O artigo, baseado nas informações contidas no Processo Administrativo da SDE que recomenda ao Cade a condenação de 8 frigoríficos, faz uma síntese da investigação sobre a suposta formação de cartel por essas empresas na compra de gado bovino. A principal hipótese, é de que foi acordada uma tabela de classificação de carcaças e regras de deságio de preços aos pecuaristas de diversas regiões, em uma reunião realizada em São José do Rio Preto.
No dia 4 de agosto de 2006, a Secretaria de Direito Econômico (SDE), órgão do Ministério da Justiça publicou parecer recomendando ao Conselho Administrativo de Defesa Econômica (Cade) a condenação de 8 frigoríficos e 13 de seus dirigentes por formação de cartel.
O órgão, através de processo administrativo, identificou evidências de que houve combinação de regras para aquisição de bovinos para abate entre as indústrias. Parte dos documentos foi encaminhando à SDE pelo Ministério Público do Mato Grosso. A principal hipótese, é de que foi acordada uma tabela de classificação de carcaças e regras de deságio de preços aos pecuaristas de diversas regiões, em uma reunião realizada em São José do Rio Preto/SP, em 24 de janeiro de 2005.

Tarefa:
Reproduza na íntegra o texto sobre a investigação de cartel entre frigoríficos, sem alterar nenhuma palavra. Os dados a seguir são um material à parte, sem relação com o texto.

Dados registrados:
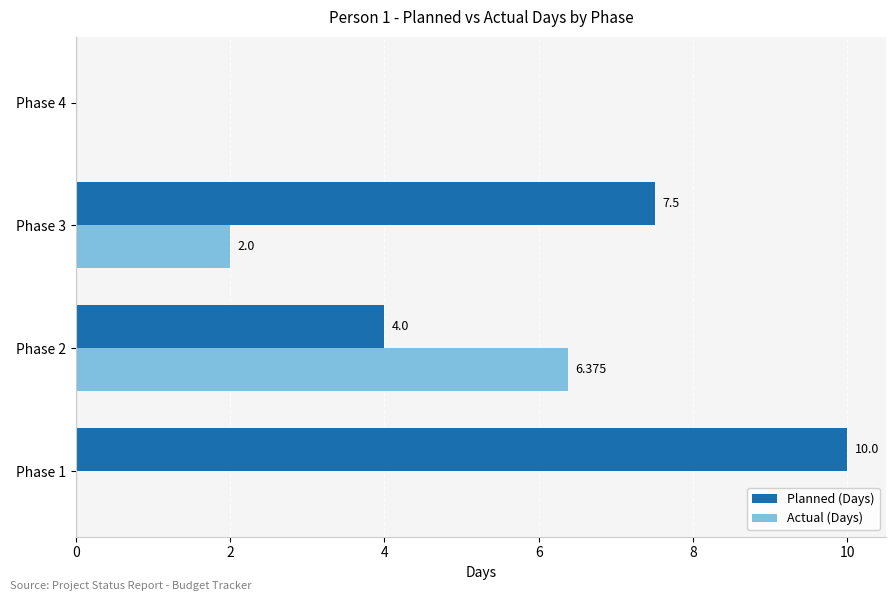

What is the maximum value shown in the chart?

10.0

Resultado da tarefa:
O artigo, baseado nas informações contidas no Processo Administrativo da SDE que recomenda ao Cade a condenação de 8 frigoríficos, faz uma síntese da investigação sobre a suposta formação de cartel por essas empresas na compra de gado bovino. A principal hipótese, é de que foi acordada uma tabela de classificação de carcaças e regras de deságio de preços aos pecuaristas de diversas regiões, em uma reunião realizada em São José do Rio Preto.
No dia 4 de agosto de 2006, a Secretaria de Direito Econômico (SDE), órgão do Ministério da Justiça publicou parecer recomendando ao Conselho Administrativo de Defesa Econômica (Cade) a condenação de 8 frigoríficos e 13 de seus dirigentes por formação de cartel.
O órgão, através de processo administrativo, identificou evidências de que houve combinação de regras para aquisição de bovinos para abate entre as indústrias. Parte dos documentos foi encaminhando à SDE pelo Ministério Público do Mato Grosso. A principal hipótese, é de que foi acordada uma tabela de classificação de carcaças e regras de deságio de preços aos pecuaristas de diversas regiões, em uma reunião realizada em São José do Rio Preto/SP, em 24 de janeiro de 2005.